Your assignment –
If a line in the entries below includes "title", pick it out and copy it.

[Provided records Boundary: Start]

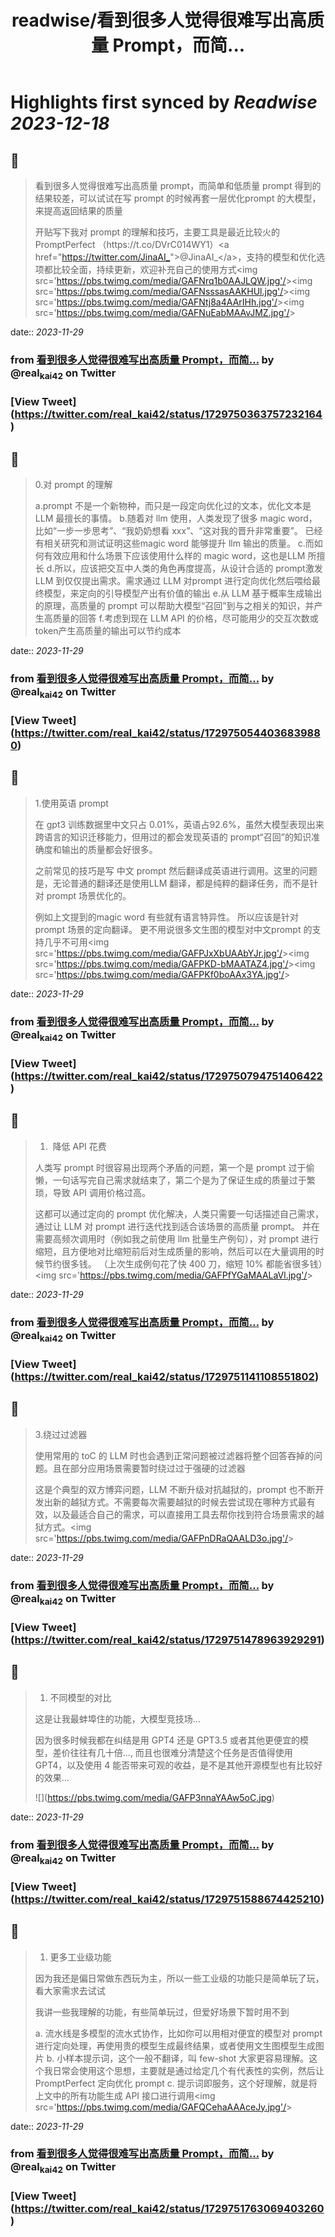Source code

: :PROPERTIES:
:title: readwise/看到很多人觉得很难写出高质量 Prompt，而简...
:END:

:PROPERTIES:
:author: [[real_kai42 on Twitter]]
:full-title: "看到很多人觉得很难写出高质量 Prompt，而简..."
:category: [[tweets]]
:url: https://twitter.com/real_kai42/status/1729750363757232164
:image-url: https://pbs.twimg.com/profile_images/1706347168393764864/DoRcb3kd.jpg
:END:

* Highlights first synced by [[Readwise]] [[2023-12-18]]
** 📌
#+BEGIN_QUOTE
看到很多人觉得很难写出高质量 prompt，而简单和低质量 prompt 得到的结果较差，可以试试在写 prompt 的时候再套一层优化prompt 的大模型，来提高返回结果的质量

开贴写下我对 prompt 的理解和技巧，主要工具是最近比较火的 PromptPerfect （https://t.co/DVrC014WY1）<a href="https://twitter.com/JinaAI_">@JinaAI_</a>，支持的模型和优化选项都比较全面，持续更新，欢迎补充自己的使用方式<img src='https://pbs.twimg.com/media/GAFNrq1b0AAJLQW.jpg'/><img src='https://pbs.twimg.com/media/GAFNsssasAAKHUl.jpg'/><img src='https://pbs.twimg.com/media/GAFNtj8a4AArIHh.jpg'/><img src='https://pbs.twimg.com/media/GAFNuEabMAAvJMZ.jpg'/> 
#+END_QUOTE
    date:: [[2023-11-29]]
*** from _看到很多人觉得很难写出高质量 Prompt，而简..._ by @real_kai42 on Twitter
*** [View Tweet](https://twitter.com/real_kai42/status/1729750363757232164)
** 📌
#+BEGIN_QUOTE
0.对 prompt 的理解

a.prompt 不是一个新物种，而只是一段定向优化过的文本，优化文本是LLM 最擅长的事情。
b.随着对 llm 使用，人类发现了很多 magic word，比如“一步一步思考”、“我奶奶想看 xxx”、“这对我的晋升非常重要”。 已经有相关研究和测试证明这些magic word 能够提升 llm 输出的质量。
c.而如何有效应用和什么场景下应该使用什么样的 magic word，这也是LLM 所擅长
d.所以，应该把交互中人类的角色再度提高，从设计合适的 prompt激发 LLM 到仅仅提出需求。需求通过 LLM 对prompt 进行定向优化然后喂给最终模型，来定向的引导模型产出有价值的输出
e.从 LLM 基于概率生成输出的原理，高质量的 prompt 可以帮助大模型“召回”到与之相关的知识，并产生高质量的回答
f.考虑到现在 LLM API 的价格，尽可能用少的交互次数或token产生高质量的输出可以节约成本 
#+END_QUOTE
    date:: [[2023-11-29]]
*** from _看到很多人觉得很难写出高质量 Prompt，而简..._ by @real_kai42 on Twitter
*** [View Tweet](https://twitter.com/real_kai42/status/1729750544036839880)
** 📌
#+BEGIN_QUOTE
1.使用英语 prompt

在 gpt3 训练数据里中文只占 0.01%，英语占92.6%，虽然大模型表现出来跨语言的知识迁移能力，但用过的都会发现英语的 prompt“召回”的知识准确度和输出的质量都会好很多。

之前常见的技巧是写 中文 prompt 然后翻译成英语进行调用。这里的问题是，无论普通的翻译还是使用LLM 翻译，都是纯粹的翻译任务，而不是针对 prompt 场景优化的。

例如上文提到的magic word 有些就有语言特异性。 所以应该是针对 prompt 场景的定向翻译。 更不用说很多文生图的模型对中文prompt 的支持几乎不可用<img src='https://pbs.twimg.com/media/GAFPJxXbUAAbYJr.jpg'/><img src='https://pbs.twimg.com/media/GAFPKD-bMAATAZ4.jpg'/><img src='https://pbs.twimg.com/media/GAFPKf0boAAx3YA.jpg'/> 
#+END_QUOTE
    date:: [[2023-11-29]]
*** from _看到很多人觉得很难写出高质量 Prompt，而简..._ by @real_kai42 on Twitter
*** [View Tweet](https://twitter.com/real_kai42/status/1729750794751406422)
** 📌
#+BEGIN_QUOTE
2.   降低 API 花费
人类写 prompt 时很容易出现两个矛盾的问题，第一个是 prompt 过于偷懒，一句话写完自己需求就结束了，第二个是为了保证生成的质量过于繁琐，导致 API 调用价格过高。

这都可以通过定向的 prompt 优化解决，人类只需要一句话描述自己需求，通过让 LLM 对 prompt 进行迭代找到适合该场景的高质量 prompt。 并在需要高频次调用时（例如我之前使用 llm 批量生产例句），对 prompt 进行缩短，且方便地对比缩短前后对生成质量的影响，然后可以在大量调用的时候节约很多钱。
 （上次生成例句花了快 400 刀，缩短 10% 都能省很多钱）<img src='https://pbs.twimg.com/media/GAFPfYGaMAALaVl.jpg'/> 
#+END_QUOTE
    date:: [[2023-11-29]]
*** from _看到很多人觉得很难写出高质量 Prompt，而简..._ by @real_kai42 on Twitter
*** [View Tweet](https://twitter.com/real_kai42/status/1729751141108551802)
** 📌
#+BEGIN_QUOTE
3.绕过过滤器

使用常用的 toC 的 LLM 时也会遇到正常问题被过滤器将整个回答吞掉的问题。且在部分应用场景需要暂时绕过过于强硬的过滤器

这是个典型的双方博弈问题，LLM 不断升级对抗越狱的，prompt 也不断开发出新的越狱方式。不需要每次需要越狱的时候去尝试现在哪种方式最有效，以及最适合自己的需求，可以直接用工具去帮你找到符合场景需求的越狱方式。<img src='https://pbs.twimg.com/media/GAFPnDRaQAALD3o.jpg'/> 
#+END_QUOTE
    date:: [[2023-11-29]]
*** from _看到很多人觉得很难写出高质量 Prompt，而简..._ by @real_kai42 on Twitter
*** [View Tweet](https://twitter.com/real_kai42/status/1729751478963929291)
** 📌
#+BEGIN_QUOTE
4.  不同模型的对比

这是让我最蚌埠住的功能，大模型竞技场...

因为很多时候我都在纠结是用 GPT4 还是 GPT3.5 或者其他更便宜的模型，差价往往有几十倍..., 而且也很难分清楚这个任务是否值得使用 GPT4，以及使用 4 能否带来可观的收益，是不是其他开源模型也有比较好的效果… 

![](https://pbs.twimg.com/media/GAFP3nnaYAAw5oC.jpg) 
#+END_QUOTE
    date:: [[2023-11-29]]
*** from _看到很多人觉得很难写出高质量 Prompt，而简..._ by @real_kai42 on Twitter
*** [View Tweet](https://twitter.com/real_kai42/status/1729751588674425210)
** 📌
#+BEGIN_QUOTE
5.  更多工业级功能

因为我还是偏日常做东西玩为主，所以一些工业级的功能只是简单玩了玩，看大家需求去试试

我讲一些我理解的功能，有些简单玩过，但爱好场景下暂时用不到

a. 流水线是多模型的流水式协作，比如你可以用相对便宜的模型对 prompt 进行定向处理，再使用贵的模型生成最终结果，或者使用文生图模型生成图片
b. 小样本提示词，这个一般不翻译，叫 few-shot 大家更容易理解。这个我日常会使用这个思想，主要就是通过给定几个有代表性的实例，然后让 PromptPerfect 定向优化 prompt
c. 提示词即服务，这个好理解，就是将上文中的所有功能生成 API 接口进行调用<img src='https://pbs.twimg.com/media/GAFQCehaAAAceJy.jpg'/> 
#+END_QUOTE
    date:: [[2023-11-29]]
*** from _看到很多人觉得很难写出高质量 Prompt，而简..._ by @real_kai42 on Twitter
*** [View Tweet](https://twitter.com/real_kai42/status/1729751763069403260)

[Provided records Boundary: End]

Response to the task –
:title: readwise/看到很多人觉得很难写出高质量 Prompt，而简...
:full-title: "看到很多人觉得很难写出高质量 Prompt，而简..."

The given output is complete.